Speaker bio: I received my Ph.D. from UC San Diego in Fall 2021 and joined Oracle in November 2021. My Ph.D. program was under the supervision of Professor Steven Swanson in the Non-Volatile Systems Lab (NVSL) of the Department of Computer Science and Engineering (CSE). I had been working on building fast, smart storage systems, and fast non-volatile memories which can act like DRAM, and presumably will be able to directly attached to a processor's memory bus. We observed that the implementation of crash-consistent data structures needs extra care to debug. This led us to my Ph.D. thesis research which aims to enforce PMEM safety statically at compile time. We developed a new president memory library based, Corundum, which is written in Rust and statically enforces PMEM safety rules. Using that, programmers can make sure that their programs are provably correct in terms of PMEM-safety, without spending extra time learning the PMEM programming model and debugging their implementations.
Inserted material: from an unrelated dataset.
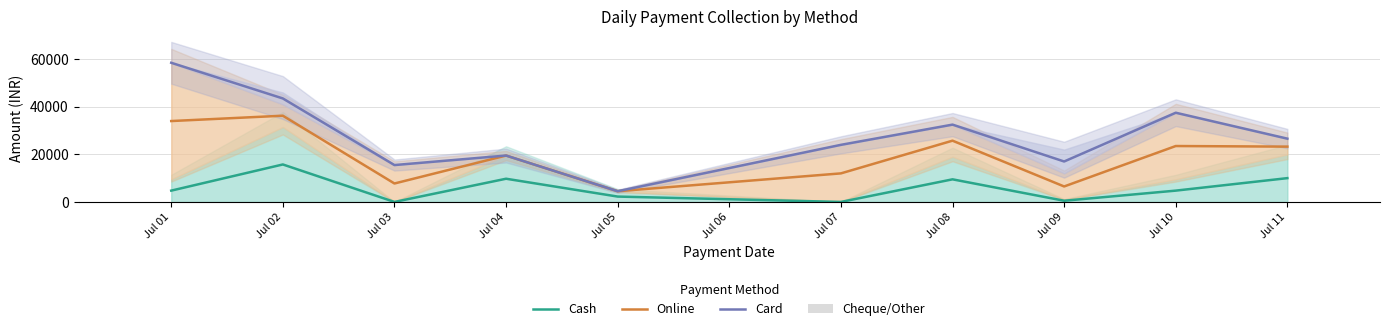

What is the difference between the highest and lowest values at Jul 03?

15500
Recoverable Software Combining
Panagiota Fatourou (FORTH ICS and University of Crete, Greece);Nikolaos Kallimanis (Foundation for Research & Technology - Hellas, Institute of Computer Science);Eleftherios Kosmas (University of Crete, Greece);
Recoverable Software Combining
Panagiota Fatourou (FORTH ICS and University of Crete, Greece);Nikolaos Kallimanis (Foundation for Research & Technology - Hellas, Institute of Computer Science);Eleftherios Kosmas (University of Crete, Greece);
Speaker: Eleftherios Kosmas, University of Crete, Greece
Abstract: The availability of non-volatile main memory (NVMM) enables the design of concurrent algorithms, whose execution will be recoverable at low cost. In this paper, we reveal the power of software combining (a state-of-the-art synchronization technique) in achieving recoverable synchronization and designing recoverable data structures. We present two recoverable software combining protocols, which have been designed carefully to respect a number of principles we identify to be crucial for performance. We also build recoverable queues and stacks using our protocols, which play a significant role in runtime systems, high performance computing, kernel schedulers, and network interfaces. Our experiments show that the proposed implementations outperform by far many existing recoverable synchronization techniques, as well as recoverable data structures based on them and specialized recoverable implementations of these data structures.
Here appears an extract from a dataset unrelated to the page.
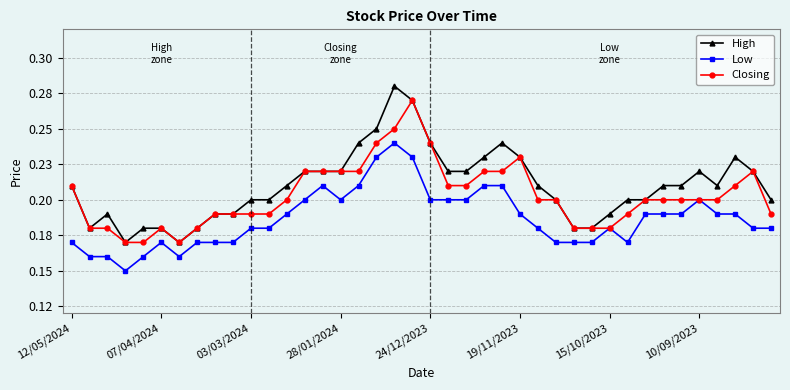

What is the difference between the maximum and minimum values in the Closing series?

0.1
Speaker bio: Eleftherios Kosmas received his BSc and MSc degrees in Computer Science from the University of Ioannina in 2005 and 2008, and his PhD degree in Computer Science from the University of Crete in 2015. Currently, he is a Postdoc Researcher at the Department of Computer Science of University of Crete. His research interests include principles of parallel and distributed computing, and programming of parallel and distributed systems.